In October 2008, E-Loan's parent company, Popular, Inc. said E-Loan would no longer operate as a direct mortgage lender in 2009, but would continue to provide certificates of deposit and savings accounts. Operational, general and administrative support functions would be transferred to other Popular subsidiaries. The company subsequently moved its headquarters in 2009 from Pleasanton, California to Rosemont, Illinois.

Company officials said customers who have already obtained loans through E-Loan would not be affected as they were transitioned to another subsidiary of Popular.

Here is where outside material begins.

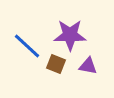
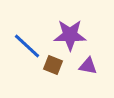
brown square: moved 3 px left, 1 px down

== Development After the Acquisition ==
In May 2017, E-Loan deposit products transitioned to Popular Direct products. Both E-Loan and Popular Direct are owned and operated by Banco Popular North America.

== Awards ==

Since its inception, E-Loan has garnered various awards for privacy and ease-of-use:
- Web Marketing Association's Web Awards Financial Services Standard of Excellence Award (2013)
- New Media Awards Standard of Excellence Award (2013)
- Interactive Media Award’s (IMA) Best In Class in the Banking Category (October 2013)
- Top Financial Company for Privacy by TRUSTe and the Ponemon Institute (April 2007)
- Ranked #3 in Privacy by The Customer Respect Group (August 2005) E-Loan was the only financial services company and the highest ranking online company to make the top ten.